Nietzsche’s theory –that art is propelled by the desire to create something at stark variance with the world we live in –also demonstrates why so much contemporary art glories in destructiveness and, pardon my alleged priggishness, filth.
In the past, life was, as one thinker put it, “Nasty, Brutish and Short.”
Children died, all the time, of Pertussis, Diphtheria, Scarlet Fever and many other maladies. Murder was, I suspect, much more prevalent (Alcohol consumption in the United States was, by most accounts, immeasurably greater in the first half of the 19th century than it is today; the police had fewer tools to identify culprits, e.g., there was no finger-printing). Poverty was much deeper and profound. Do read Arnold Bennet’s accounts of the poor houses of England set up after the poor Laws of 1830, read your Dickens. Children were routinely whipped. Domestic violence was as frequent as urination. And the Streets of urban centers were awash in raw sewage.
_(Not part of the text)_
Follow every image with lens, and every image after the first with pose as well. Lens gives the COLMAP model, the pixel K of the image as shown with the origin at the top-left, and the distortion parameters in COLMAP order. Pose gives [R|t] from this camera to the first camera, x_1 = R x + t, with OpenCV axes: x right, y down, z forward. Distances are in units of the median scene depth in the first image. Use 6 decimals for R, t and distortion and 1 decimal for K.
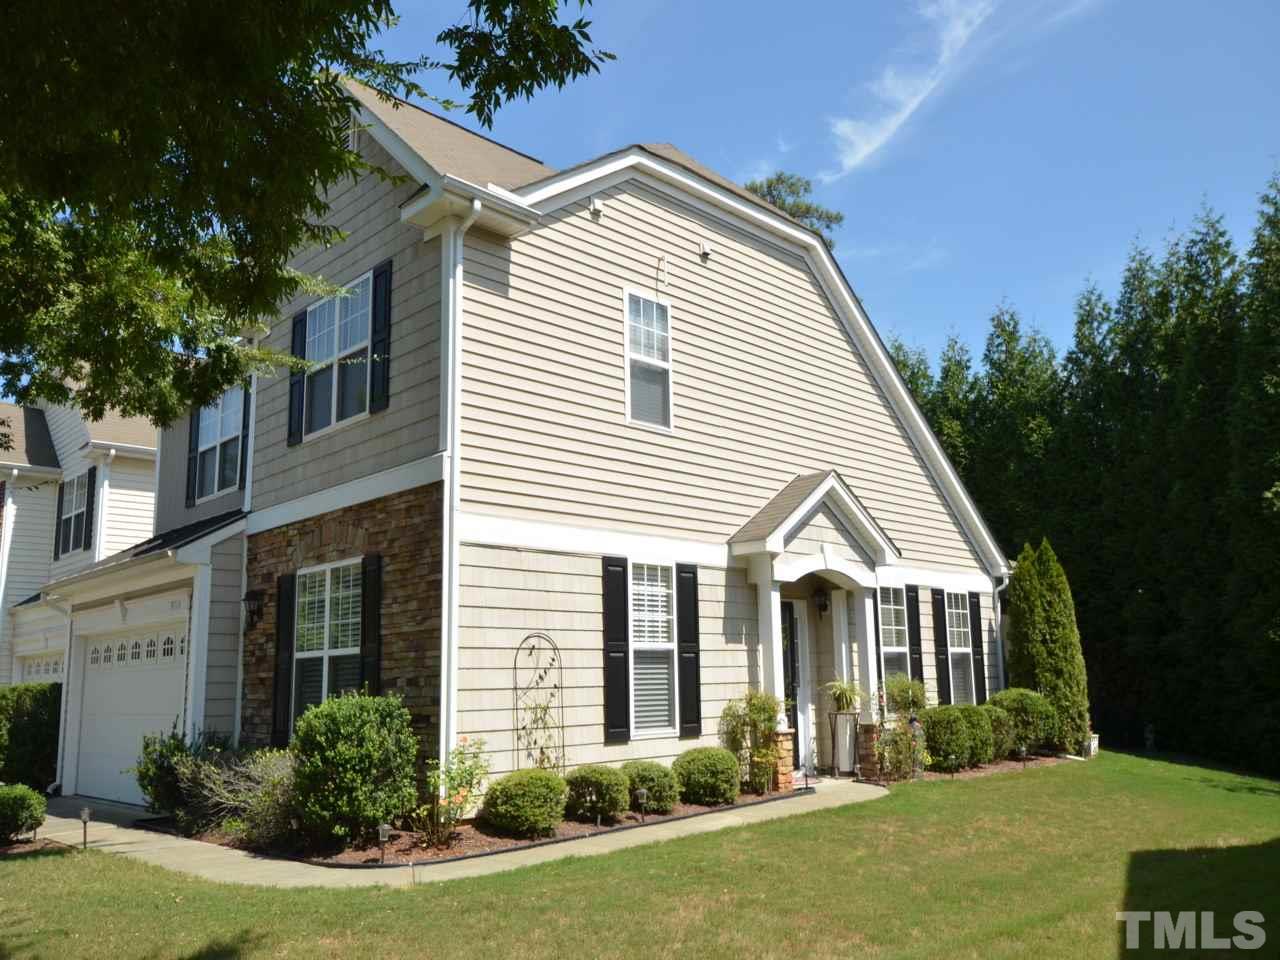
lens RADIAL K [[1027.0, 0, 640.0], [0, 1027.0, 480.0], [0, 0, 1]] dist [0.002069, -0.001972]
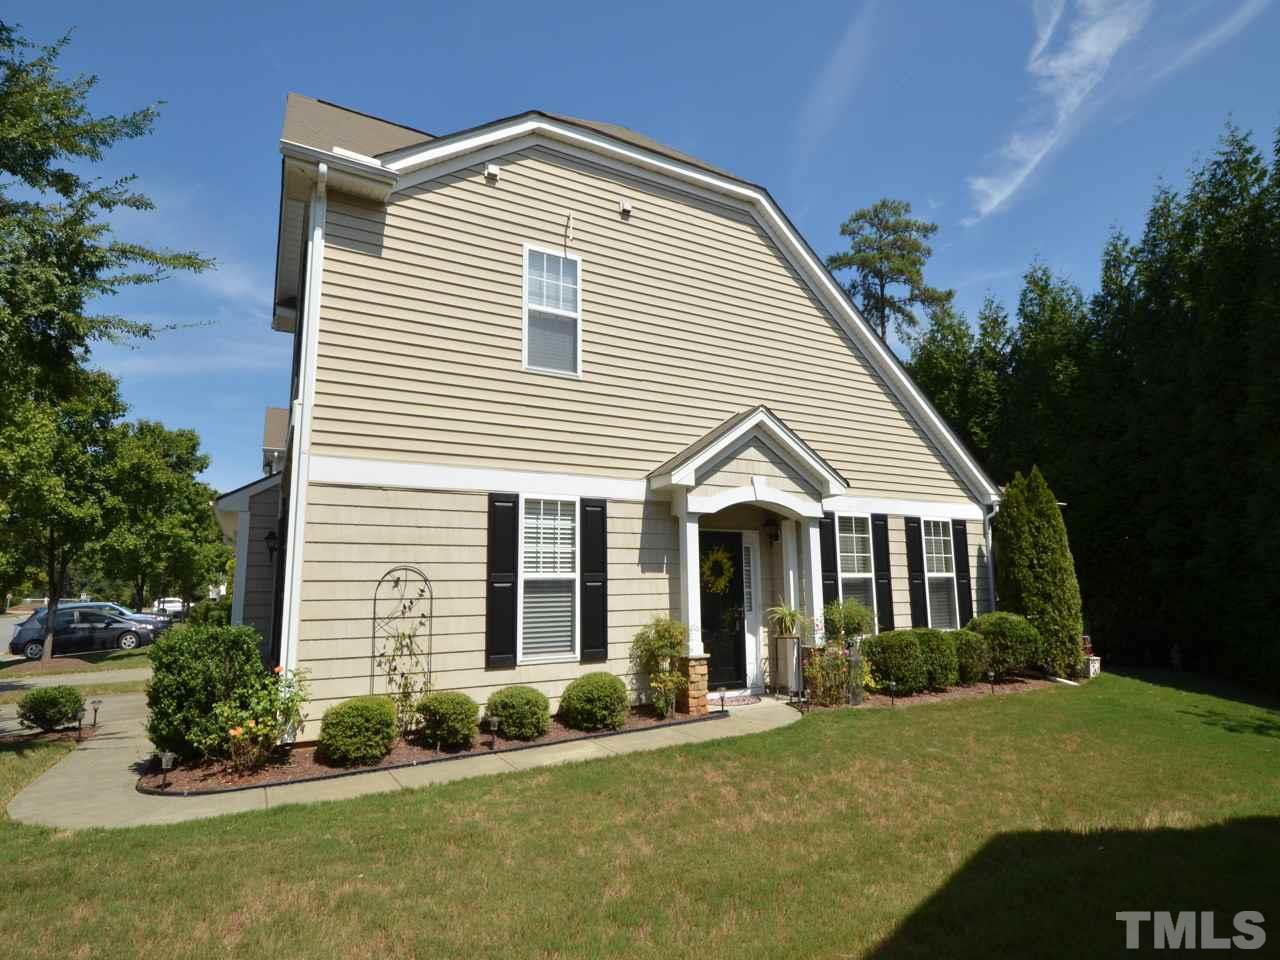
lens RADIAL K [[693.1, 0, 640.9], [0, 693.1, 474.3], [0, 0, 1]] dist [0.001471, -0.002240]
pose [[0.962016, -0.041064, -0.269887, 0.263318], [0.049127, 0.998523, 0.023186, 0.038727], [0.268536, -0.035564, 0.962613, 0.295108]]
Because the world was so mean and harsh, the artist’s work product glistened like gold. Desirous of transcending the confines of a brutal, cold world, artists gave us exuberant beauty. The lines of Byron are lovely, limpid and sterling. All the computers of the world could never improve upon the Sistine Chapel – and if they could, I’d say nuke Silicon Valley.
Many people complain about the travails of modern living. I think they complain because, at times, it is much more fashionable to assume an ironic, sarcastic stance and to assail the world one lives in. If one were to praise the world like June Cleaver on “Leave it to Beaver,” one would be deemed a moronic, lobotomized fool of the Fifties.
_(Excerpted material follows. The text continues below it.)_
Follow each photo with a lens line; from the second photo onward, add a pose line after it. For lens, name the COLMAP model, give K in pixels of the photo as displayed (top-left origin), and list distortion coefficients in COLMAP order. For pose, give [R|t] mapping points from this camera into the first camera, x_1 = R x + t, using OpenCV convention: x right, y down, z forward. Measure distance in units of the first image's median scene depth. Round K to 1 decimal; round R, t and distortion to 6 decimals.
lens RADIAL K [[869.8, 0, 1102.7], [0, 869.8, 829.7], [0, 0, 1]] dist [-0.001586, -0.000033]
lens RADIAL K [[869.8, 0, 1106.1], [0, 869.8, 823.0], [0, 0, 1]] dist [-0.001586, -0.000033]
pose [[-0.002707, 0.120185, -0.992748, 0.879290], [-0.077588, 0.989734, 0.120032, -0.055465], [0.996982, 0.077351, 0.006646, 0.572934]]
Certainly, our world is awash in many problems. But until Covid and Donald Trump came along, white youth, in American suburbia, often had it better than most people in most of human history. Young people were rarely stricken with fearsome diseases. The entire world was at their fingertips by means of the internet. Sometimes, they would spend their junior year in college abroad and earn credit while, essentially, partying hearty. If they were gay, they were, for the past couple of decades, free of discrimination and AIDS as a fatal affliction. And unlike their Fathers and Grandfathers, they had no idea what the draft was. Going to war was something somebody else did.
The tranquility and acceptance and the somnolescent therapists with their relaxation tapes created a yen for a more vibrant, brilliant and scarier world. Just as the scarcity and harshness of the early Nineteenth Century gave us the Edenic splendor of the Romantic Poets, the affluence and comforts of contemporary America have fueled an art that glories in destruction. So television gave us Beavis and Butthead, and then South Park, and one artist saw fit to put horse dung on a picture of the virgin Mary. My cousin, Gilbert Gottfried, is a comedian who goes before national audiences to tell vulgar jokes about masturbation. (I really shouldn’t call them vulgar; I haven’t heard his act.)
America has raised millions of sheltered, spoiled, soft children, and the infantilism and effeminacy which is the hallmark of their lives have engendered a desire to become the artist as Marlboro Man. Hence the cowboy artists of alphabet city and other post industrial environs.